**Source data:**
◇ ◇ ◇ ◇

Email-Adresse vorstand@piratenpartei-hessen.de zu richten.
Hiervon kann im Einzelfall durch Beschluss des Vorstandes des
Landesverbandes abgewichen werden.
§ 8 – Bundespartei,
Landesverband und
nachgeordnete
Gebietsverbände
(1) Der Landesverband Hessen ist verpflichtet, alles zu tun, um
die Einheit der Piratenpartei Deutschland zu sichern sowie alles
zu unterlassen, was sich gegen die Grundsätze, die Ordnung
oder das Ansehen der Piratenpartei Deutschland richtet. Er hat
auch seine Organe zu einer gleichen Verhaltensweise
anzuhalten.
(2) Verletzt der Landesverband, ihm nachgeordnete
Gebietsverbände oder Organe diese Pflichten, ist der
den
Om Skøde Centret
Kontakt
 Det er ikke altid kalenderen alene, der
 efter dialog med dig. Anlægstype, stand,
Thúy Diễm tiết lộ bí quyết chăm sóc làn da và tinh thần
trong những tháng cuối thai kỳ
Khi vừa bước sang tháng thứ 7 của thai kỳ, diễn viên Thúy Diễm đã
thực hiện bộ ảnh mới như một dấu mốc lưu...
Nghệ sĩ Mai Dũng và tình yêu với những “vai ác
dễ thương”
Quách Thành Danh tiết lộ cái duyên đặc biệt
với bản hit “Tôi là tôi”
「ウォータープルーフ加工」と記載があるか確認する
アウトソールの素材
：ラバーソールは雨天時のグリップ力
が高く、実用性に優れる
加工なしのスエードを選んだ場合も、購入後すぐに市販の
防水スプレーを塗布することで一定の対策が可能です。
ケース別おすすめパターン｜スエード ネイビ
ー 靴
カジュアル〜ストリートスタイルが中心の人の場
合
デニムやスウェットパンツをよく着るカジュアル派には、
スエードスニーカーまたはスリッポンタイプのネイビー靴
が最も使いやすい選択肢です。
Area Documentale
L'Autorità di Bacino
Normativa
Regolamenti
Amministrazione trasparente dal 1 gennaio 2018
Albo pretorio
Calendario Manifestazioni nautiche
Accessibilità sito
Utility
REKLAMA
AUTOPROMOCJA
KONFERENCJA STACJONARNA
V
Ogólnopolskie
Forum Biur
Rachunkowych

◇ ◇ ◇ ◇

**About this exercise:**
Print all the entries exactly as written.

**Completed task:**
Email-Adresse vorstand@piratenpartei-hessen.de zu richten.
Hiervon kann im Einzelfall durch Beschluss des Vorstandes des
Landesverbandes abgewichen werden.
§ 8 – Bundespartei,
Landesverband und
nachgeordnete
Gebietsverbände
(1) Der Landesverband Hessen ist verpflichtet, alles zu tun, um
die Einheit der Piratenpartei Deutschland zu sichern sowie alles
zu unterlassen, was sich gegen die Grundsätze, die Ordnung
oder das Ansehen der Piratenpartei Deutschland richtet. Er hat
auch seine Organe zu einer gleichen Verhaltensweise
anzuhalten.
(2) Verletzt der Landesverband, ihm nachgeordnete
Gebietsverbände oder Organe diese Pflichten, ist der
den
Om Skøde Centret
Kontakt
 Det er ikke altid kalenderen alene, der
 efter dialog med dig. Anlægstype, stand,
Thúy Diễm tiết lộ bí quyết chăm sóc làn da và tinh thần
trong những tháng cuối thai kỳ
Khi vừa bước sang tháng thứ 7 của thai kỳ, diễn viên Thúy Diễm đã
thực hiện bộ ảnh mới như một dấu mốc lưu...
Nghệ sĩ Mai Dũng và tình yêu với những “vai ác
dễ thương”
Quách Thành Danh tiết lộ cái duyên đặc biệt
với bản hit “Tôi là tôi”
「ウォータープルーフ加工」と記載があるか確認する
アウトソールの素材
：ラバーソールは雨天時のグリップ力
が高く、実用性に優れる
加工なしのスエードを選んだ場合も、購入後すぐに市販の
防水スプレーを塗布することで一定の対策が可能です。
ケース別おすすめパターン｜スエード ネイビ
ー 靴
カジュアル〜ストリートスタイルが中心の人の場
合
デニムやスウェットパンツをよく着るカジュアル派には、
スエードスニーカーまたはスリッポンタイプのネイビー靴
が最も使いやすい選択肢です。
Area Documentale
L'Autorità di Bacino
Normativa
Regolamenti
Amministrazione trasparente dal 1 gennaio 2018
Albo pretorio
Calendario Manifestazioni nautiche
Accessibilità sito
Utility
REKLAMA
AUTOPROMOCJA
KONFERENCJA STACJONARNA
V
Ogólnopolskie
Forum Biur
Rachunkowych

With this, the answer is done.